## YOUR GOAL
Only one portion of the data is to be written out: from the line bearing "00:12: 1391.11 -> 1392.11" through the line bearing "00:26: 1396.72 -> 1396.1". Write it exactly as it appears.

## EXERCISE DATA
---

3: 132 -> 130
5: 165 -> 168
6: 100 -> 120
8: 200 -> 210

---

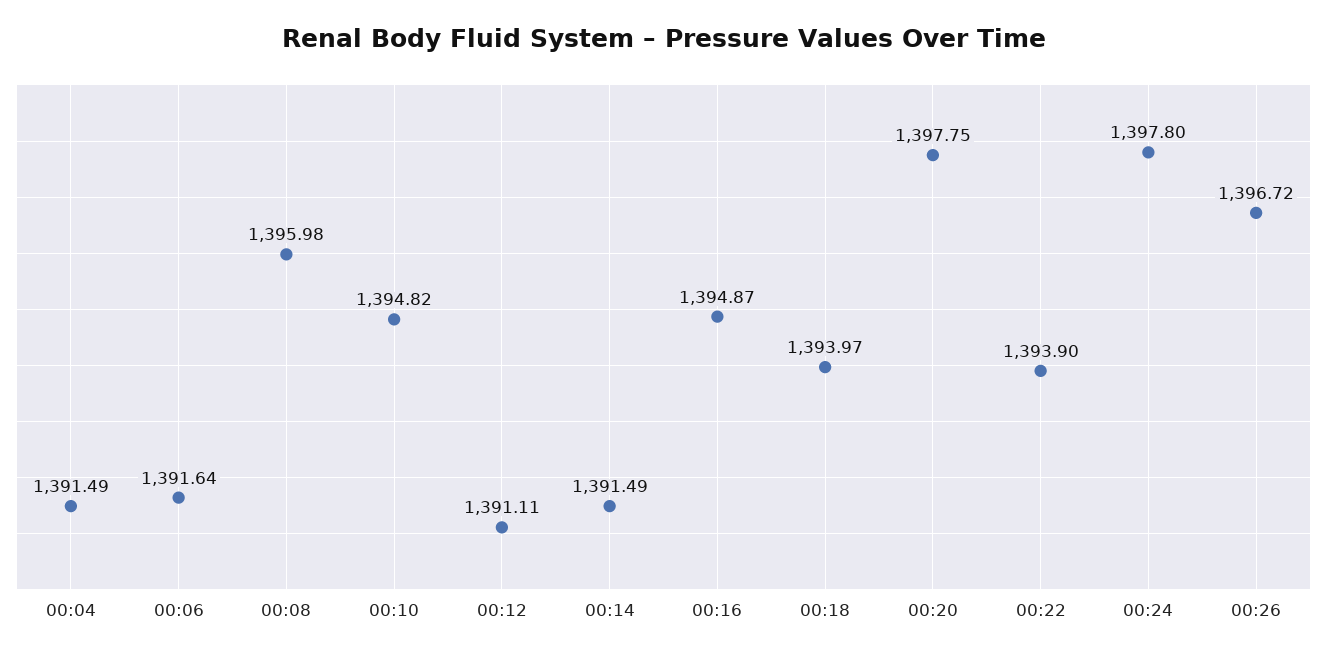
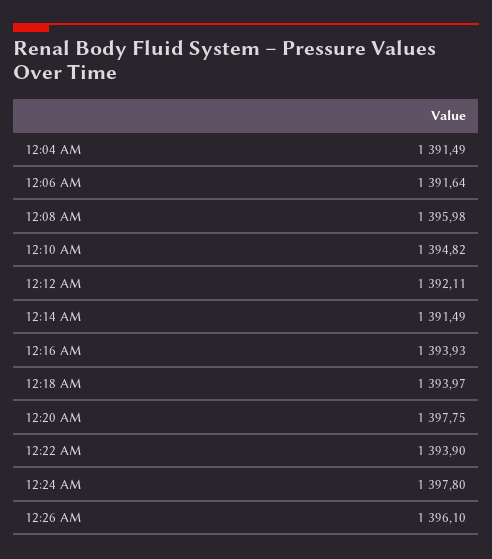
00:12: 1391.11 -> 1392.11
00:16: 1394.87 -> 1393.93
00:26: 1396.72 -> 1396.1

---

## COMPLETED TASK
00:12: 1391.11 -> 1392.11
00:16: 1394.87 -> 1393.93
00:26: 1396.72 -> 1396.1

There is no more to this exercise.